## TAREFA 1
Cite literalmente o trecho do texto sobre os evangelhos que vai de "Todos eles falam" até "perspectivas sobre Jesus.".
## TAREFA 2
Responda às perguntas sobre o texto sobre os evangelhos:
(a) Desde que dia quem escreve vem lendo os evangelhos sinóticos?
(b) Que curso quem escreve faz?
(c) Segundo o texto, quantos livros compõem a Bíblia?

A unidade não é uniformidade


Tenho lido os evangelhos sinóticos desde o dia 10/09. Eu me deparo com a riqueza do texto, com a vida de Jesus e suas obras e fico deslumbrado. E eu também me deslumbro com a diferença entre eles:

  1. Mateus me parece aquela obra que conecta Jesus a tradição judaica e mostra como toda a expectativa dos judeus estava reunida nele. Ele é o Rei dos Judeus;

  2. Marcos me parece aquele livro "introdução". Você lê rapidamente, fica cheio de gás e de repente ele termina. É o evangelho que te deixa com um gosto de "quero mais";

  3. Lucas é o evangelho do historiador. Eu faço História e amo o fato de que Lucas estudou bastante para escrever seu livro e se propôs a ser bem fiel as suas fontes;

Todos eles falam do mesmo Jesus, mas a partir de óticas diferentes. Até alguns relatos que estão em Mateus, estão em uma ordem diferente nos outros evangelhos. Isso tudo me fazia questionar sobre a Bíblia ter livros diferentes que falam da mesma coisa. Eu me questionava sobre qual era o correto, já que a Bíblia é "una".


A questão é que eu percebi estudando, foi: cada evangelho foi escrito em situações diferentes e com intenções diferentes. Os escritores não escreveram juntos. E outra coisa que me pegou foi o fato de que a igreja recebeu os evangelhos como palavra de Deus, em sua pluralidade. Então, me parece que isso era muito bom ter várias perspectivas sobre Jesus.


Por fim, percebi que a pluralidade é algo bom. A igreja era plural, cheia de pessoas que viam de diversas origens. As igrejas eram diferentes, mas estavam unidas por uma pessoa: Jesus, que é o Senhor e salvador do mundo. Minha crise passou quando me deparei com todos esses fatos.


A Bíblia é uma unidade. Amém? Mas essa unidade implica em uniformidade? Creio que não. A Bíblia é um grande mosaico cheio de cores, de gêneros literários diferentes, escrita em contextos diferentes e que no final se complementam em uma obra magnífica de 66 livros. Os cristãos também são um grande mosaico, cheio de ênfases e cores múltiplas e que cantaram juntos ao nosso Deus nos novos céus e terra


Eu creio que tudo isso é plano dEle. Para mim, toda essa pluralidade é uma forma de glorificá-lo e amá-lo. A beleza da nossa fé, a beleza do nosso texto sagrado está na pluralidade. Lembre-se disso!

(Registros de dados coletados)
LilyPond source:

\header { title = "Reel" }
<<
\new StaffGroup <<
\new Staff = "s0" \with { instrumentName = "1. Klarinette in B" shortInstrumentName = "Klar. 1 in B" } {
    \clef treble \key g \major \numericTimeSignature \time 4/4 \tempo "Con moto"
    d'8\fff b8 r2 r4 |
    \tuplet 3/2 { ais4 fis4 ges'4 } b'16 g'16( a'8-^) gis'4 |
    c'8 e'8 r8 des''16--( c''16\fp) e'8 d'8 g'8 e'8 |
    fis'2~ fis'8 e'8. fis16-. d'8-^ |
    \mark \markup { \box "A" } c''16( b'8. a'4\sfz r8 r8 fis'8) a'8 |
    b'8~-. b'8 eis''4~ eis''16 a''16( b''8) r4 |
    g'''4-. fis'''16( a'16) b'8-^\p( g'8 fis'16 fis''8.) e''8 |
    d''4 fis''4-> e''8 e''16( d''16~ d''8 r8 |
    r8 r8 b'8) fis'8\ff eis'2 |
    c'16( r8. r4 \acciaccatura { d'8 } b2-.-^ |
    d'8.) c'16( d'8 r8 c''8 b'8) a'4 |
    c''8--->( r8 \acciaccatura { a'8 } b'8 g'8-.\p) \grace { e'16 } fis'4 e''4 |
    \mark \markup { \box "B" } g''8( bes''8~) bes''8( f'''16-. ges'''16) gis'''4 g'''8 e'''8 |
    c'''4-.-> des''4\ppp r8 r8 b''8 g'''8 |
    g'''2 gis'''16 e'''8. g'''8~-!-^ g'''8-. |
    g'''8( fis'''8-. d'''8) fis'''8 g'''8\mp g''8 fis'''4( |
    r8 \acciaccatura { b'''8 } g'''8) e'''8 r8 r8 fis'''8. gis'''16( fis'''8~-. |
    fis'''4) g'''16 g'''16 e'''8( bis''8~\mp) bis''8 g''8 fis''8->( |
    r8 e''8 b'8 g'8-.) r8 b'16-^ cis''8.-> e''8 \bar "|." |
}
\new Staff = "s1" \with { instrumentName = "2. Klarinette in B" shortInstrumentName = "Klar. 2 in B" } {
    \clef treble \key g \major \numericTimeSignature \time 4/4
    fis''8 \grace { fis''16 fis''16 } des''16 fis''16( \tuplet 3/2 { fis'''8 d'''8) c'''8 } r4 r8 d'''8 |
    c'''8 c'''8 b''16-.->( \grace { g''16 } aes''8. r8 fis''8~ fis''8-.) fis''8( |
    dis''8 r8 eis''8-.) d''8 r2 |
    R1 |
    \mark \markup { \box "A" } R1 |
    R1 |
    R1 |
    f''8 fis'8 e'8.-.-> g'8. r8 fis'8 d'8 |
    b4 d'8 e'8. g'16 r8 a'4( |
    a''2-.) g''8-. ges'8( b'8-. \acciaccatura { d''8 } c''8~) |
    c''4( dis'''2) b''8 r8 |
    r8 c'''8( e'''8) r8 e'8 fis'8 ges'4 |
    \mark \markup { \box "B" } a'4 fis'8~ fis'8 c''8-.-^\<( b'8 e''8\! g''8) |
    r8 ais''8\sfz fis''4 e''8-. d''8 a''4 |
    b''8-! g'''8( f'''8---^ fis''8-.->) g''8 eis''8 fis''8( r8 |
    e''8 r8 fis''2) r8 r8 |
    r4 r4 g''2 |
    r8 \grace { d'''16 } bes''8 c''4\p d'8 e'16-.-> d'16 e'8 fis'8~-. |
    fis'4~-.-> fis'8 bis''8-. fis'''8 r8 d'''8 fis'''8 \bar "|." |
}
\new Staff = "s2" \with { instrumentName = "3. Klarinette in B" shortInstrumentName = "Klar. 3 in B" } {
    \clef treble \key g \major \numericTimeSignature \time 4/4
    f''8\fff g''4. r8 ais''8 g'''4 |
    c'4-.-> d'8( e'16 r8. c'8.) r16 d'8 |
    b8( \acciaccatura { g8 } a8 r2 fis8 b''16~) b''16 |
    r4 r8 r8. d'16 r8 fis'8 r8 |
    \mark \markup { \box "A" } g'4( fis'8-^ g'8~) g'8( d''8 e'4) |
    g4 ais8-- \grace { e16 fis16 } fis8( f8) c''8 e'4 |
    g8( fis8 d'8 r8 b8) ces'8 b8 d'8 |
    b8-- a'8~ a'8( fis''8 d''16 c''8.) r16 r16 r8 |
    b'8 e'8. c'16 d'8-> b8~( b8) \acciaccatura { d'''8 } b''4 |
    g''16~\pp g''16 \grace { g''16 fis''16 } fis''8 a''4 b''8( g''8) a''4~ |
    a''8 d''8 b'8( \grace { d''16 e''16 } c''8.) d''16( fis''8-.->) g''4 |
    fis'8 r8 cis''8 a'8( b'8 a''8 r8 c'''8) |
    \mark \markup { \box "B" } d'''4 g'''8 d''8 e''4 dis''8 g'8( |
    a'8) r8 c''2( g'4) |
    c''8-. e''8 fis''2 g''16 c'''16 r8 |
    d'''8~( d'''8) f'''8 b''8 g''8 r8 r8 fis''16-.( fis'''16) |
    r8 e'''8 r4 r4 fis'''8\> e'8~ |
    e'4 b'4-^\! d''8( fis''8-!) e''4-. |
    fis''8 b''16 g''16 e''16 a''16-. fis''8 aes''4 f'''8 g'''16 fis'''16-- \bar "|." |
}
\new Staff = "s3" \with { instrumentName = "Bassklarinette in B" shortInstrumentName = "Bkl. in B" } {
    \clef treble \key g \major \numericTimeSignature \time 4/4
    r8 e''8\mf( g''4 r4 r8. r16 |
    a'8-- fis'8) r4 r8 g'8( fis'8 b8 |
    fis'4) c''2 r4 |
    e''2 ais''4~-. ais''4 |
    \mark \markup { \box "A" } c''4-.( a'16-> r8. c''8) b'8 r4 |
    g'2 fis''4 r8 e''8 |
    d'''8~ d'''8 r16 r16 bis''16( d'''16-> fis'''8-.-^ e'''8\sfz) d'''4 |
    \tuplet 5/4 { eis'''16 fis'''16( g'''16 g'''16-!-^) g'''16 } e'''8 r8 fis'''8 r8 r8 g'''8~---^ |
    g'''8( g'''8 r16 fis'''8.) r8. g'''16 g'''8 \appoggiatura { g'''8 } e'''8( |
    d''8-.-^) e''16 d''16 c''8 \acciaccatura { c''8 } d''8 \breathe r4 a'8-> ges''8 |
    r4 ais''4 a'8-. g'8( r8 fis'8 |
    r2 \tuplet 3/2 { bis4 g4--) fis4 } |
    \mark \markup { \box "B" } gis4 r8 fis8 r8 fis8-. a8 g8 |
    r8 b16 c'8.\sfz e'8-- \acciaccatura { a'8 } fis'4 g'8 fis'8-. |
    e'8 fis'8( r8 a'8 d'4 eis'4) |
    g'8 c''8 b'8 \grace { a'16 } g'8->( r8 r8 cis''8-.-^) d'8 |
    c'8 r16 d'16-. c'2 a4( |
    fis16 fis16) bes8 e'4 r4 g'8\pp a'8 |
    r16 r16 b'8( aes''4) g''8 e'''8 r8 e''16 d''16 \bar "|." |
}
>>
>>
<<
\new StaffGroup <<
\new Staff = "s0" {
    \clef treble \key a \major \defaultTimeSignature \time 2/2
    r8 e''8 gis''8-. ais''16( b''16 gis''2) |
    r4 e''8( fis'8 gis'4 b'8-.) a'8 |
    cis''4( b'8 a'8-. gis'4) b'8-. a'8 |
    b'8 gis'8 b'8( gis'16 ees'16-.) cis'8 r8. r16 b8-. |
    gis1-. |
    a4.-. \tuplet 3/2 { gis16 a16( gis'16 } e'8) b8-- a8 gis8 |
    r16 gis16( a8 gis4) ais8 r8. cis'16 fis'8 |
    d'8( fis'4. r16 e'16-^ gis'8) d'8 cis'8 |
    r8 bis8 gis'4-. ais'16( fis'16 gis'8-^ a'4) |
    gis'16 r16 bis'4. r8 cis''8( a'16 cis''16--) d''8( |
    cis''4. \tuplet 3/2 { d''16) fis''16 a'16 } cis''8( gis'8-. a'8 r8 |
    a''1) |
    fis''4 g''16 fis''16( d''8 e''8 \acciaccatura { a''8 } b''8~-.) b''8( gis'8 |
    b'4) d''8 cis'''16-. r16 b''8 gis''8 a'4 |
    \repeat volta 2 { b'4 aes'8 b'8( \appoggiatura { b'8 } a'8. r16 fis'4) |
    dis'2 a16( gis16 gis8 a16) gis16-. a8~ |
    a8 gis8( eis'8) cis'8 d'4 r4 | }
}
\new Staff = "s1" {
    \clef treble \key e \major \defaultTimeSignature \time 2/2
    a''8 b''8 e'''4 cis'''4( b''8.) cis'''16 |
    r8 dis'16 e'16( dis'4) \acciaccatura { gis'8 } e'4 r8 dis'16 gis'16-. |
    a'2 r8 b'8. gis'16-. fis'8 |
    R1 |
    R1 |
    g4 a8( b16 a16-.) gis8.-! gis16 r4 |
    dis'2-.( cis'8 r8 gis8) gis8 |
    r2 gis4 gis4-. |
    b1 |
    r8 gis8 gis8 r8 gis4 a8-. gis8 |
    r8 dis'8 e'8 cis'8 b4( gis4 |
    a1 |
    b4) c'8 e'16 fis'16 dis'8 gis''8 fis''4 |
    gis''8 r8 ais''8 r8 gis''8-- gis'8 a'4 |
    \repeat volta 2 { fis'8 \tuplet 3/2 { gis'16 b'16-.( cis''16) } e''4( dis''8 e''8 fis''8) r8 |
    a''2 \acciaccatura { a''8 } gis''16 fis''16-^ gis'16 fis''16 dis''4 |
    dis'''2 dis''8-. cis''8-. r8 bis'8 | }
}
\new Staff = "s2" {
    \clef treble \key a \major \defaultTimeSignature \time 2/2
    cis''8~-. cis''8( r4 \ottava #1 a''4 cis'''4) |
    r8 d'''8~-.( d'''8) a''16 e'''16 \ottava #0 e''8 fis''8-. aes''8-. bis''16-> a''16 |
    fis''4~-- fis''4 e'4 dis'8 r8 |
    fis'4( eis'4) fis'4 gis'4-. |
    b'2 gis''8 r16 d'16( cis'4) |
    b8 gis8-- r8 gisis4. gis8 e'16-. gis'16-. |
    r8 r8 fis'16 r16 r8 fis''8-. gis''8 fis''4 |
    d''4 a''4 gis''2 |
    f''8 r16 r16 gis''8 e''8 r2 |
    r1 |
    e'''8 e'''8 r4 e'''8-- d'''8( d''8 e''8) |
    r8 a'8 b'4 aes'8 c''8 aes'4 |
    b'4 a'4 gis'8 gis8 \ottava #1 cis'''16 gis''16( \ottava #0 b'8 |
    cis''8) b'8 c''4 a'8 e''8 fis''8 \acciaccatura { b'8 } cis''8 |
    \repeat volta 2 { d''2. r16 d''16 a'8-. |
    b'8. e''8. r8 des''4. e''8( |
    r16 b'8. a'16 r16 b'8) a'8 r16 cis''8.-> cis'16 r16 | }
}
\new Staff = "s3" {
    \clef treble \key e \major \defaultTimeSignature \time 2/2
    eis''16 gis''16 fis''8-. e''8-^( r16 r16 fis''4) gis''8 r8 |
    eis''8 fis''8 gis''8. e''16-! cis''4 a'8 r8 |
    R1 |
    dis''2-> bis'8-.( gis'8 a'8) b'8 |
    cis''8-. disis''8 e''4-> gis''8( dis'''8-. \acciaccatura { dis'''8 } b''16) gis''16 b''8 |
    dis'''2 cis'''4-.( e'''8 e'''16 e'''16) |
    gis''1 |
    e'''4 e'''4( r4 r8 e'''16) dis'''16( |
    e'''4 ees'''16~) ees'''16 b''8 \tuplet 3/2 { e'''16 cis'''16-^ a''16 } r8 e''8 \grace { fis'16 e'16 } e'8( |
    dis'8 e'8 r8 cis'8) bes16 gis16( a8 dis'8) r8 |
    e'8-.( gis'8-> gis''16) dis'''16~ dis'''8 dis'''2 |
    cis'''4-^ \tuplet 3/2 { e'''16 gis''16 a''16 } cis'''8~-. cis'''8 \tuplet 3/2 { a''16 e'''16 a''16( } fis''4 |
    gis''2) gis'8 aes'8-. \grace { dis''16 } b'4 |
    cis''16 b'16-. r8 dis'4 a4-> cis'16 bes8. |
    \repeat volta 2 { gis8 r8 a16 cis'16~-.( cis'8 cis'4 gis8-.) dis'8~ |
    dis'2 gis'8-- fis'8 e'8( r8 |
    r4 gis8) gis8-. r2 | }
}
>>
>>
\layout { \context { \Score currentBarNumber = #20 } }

## RESPOSTA 1
Todos eles falam do mesmo Jesus, mas a partir de óticas diferentes. Até alguns relatos que estão em Mateus, estão em uma ordem diferente nos outros evangelhos. Isso tudo me fazia questionar sobre a Bíblia ter livros diferentes que falam da mesma coisa. Eu me questionava sobre qual era o correto, já que a Bíblia é "una".


A questão é que eu percebi estudando, foi: cada evangelho foi escrito em situações diferentes e com intenções diferentes. Os escritores não escreveram juntos. E outra coisa que me pegou foi o fato de que a igreja recebeu os evangelhos como palavra de Deus, em sua pluralidade. Então, me parece que isso era muito bom ter várias perspectivas sobre Jesus.

## RESPOSTA 2
(a) Desde o dia 10/09.
(b) História.
(c) 66 livros.